Никогда они не были так близки к разрыву, как в тот вечер. С трудом погасили взаимные обиды, решив никогда больше не возвращаться к предмету своих разногласий. И действительно, не вернулись. Прошел слух, что через месяц начнется репатриация. Щенсный снова ушел в степь за солью, чтобы раздобыть продукты на долгий путь в Польшу.
Дни стояли безоблачные, знойные, жара делалась все сильнее. С апреля месяца не выпало ни одной капли дождя, горячим суховеем дышала на Волгу пустыня Каракум. Листья сворачивались в стручки, все желтело на потрескавшейся земле.
— Идет засуха, какой свет не видал, — говорил народ. — Будет голод!
Поляки, стекавшиеся в Симбирск со всей губернии, решили ускорить отъезд.
Детский дом и вся польская колония погрузились в вагоны, а Щенсного все не было.
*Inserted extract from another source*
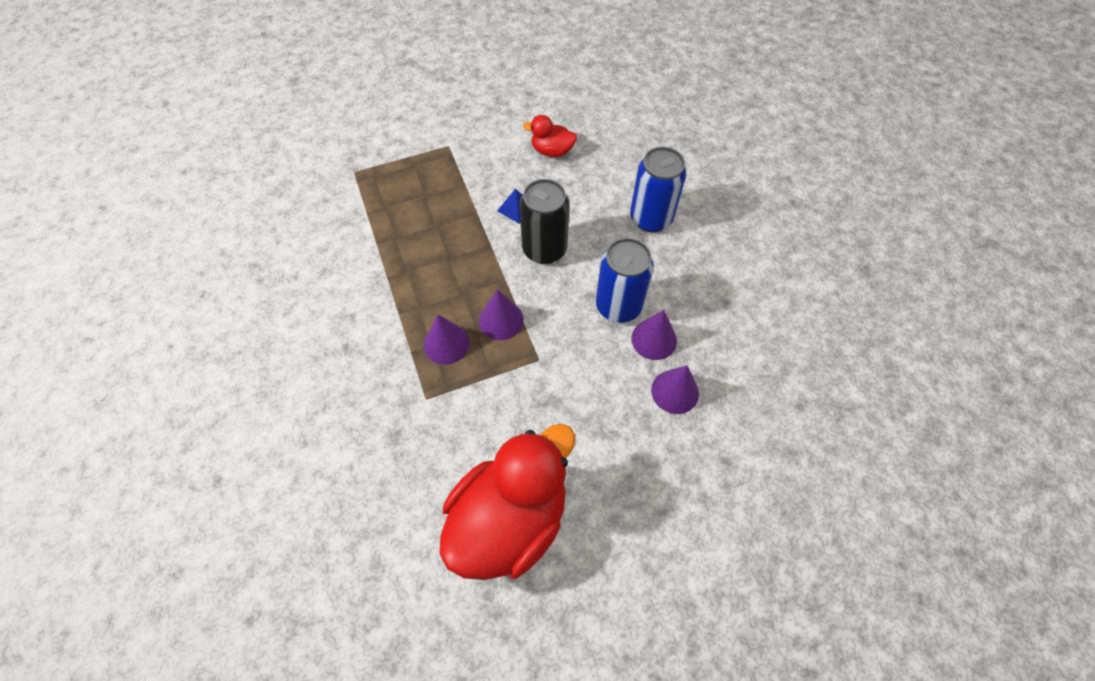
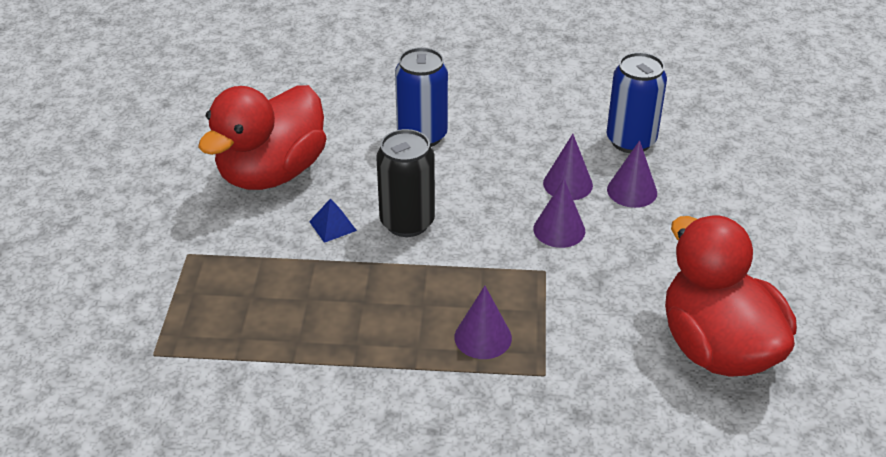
camera: 65 degrees left, 20 degrees down
(501, 320) = (478, 284): purple cone -> purple cone (559, 230)
(552, 151) = (272, 173): red duck -> red duck, size x2.22
(618, 306) = (515, 193): blue can -> blue can (631, 141)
Эшелон стоял на вокзале двое суток. К концу второго дня прибыл Ткачев с группой питомцев коммуны имени Карла Маркса — проводить польский детдом. Комендант сказал, что через полчаса эшелон отправляется. До этого момента родители высматривали Щенсного из вагона, а сейчас с плачем выкинули вещи на перрон. Не уезжать же им без сына!
На этом приходится закончить главу о Щенсном в так называемом изгнании.
О том, что было дальше, в дни стихийного бедствия, Щенсный рассказывать не стал. Ничего достоверного не удалось узнать ни из его автобиографии, ни из бесед с ним в комиссии с глазу на глаз. Мы можем, конечно, представить себе, что чувствует человек, когда он от голода теряет человеческий облик, когда он бредет за куском хлеба вместе с тысячами других, таких же голодных, как он, по сожженной дотла земле, отмечая путь могилами своих близких… Но к чему это? К истине мы не приблизимся, а ведь книга эта пишется не для того лишь, чтобы было красиво написано.
Похоронив мать, которая умерла в Симбирске, — пишет Щенсный кратко, — мы переправились на другой берег Волги и шли пешком до Воронежа, откуда местный комитет помощи отправил нас в Полтаву. В Полтаве умерла Хеля.
17 сентября 1923 года последний эшелон польских репатриантов из Полтавы прибыл в Молодечно. В одном из вагонов ехали Щенсный с отцом, Веронка, Валек и Кахна. Над нарами плотника висела, как всегда, картина из Жекутя.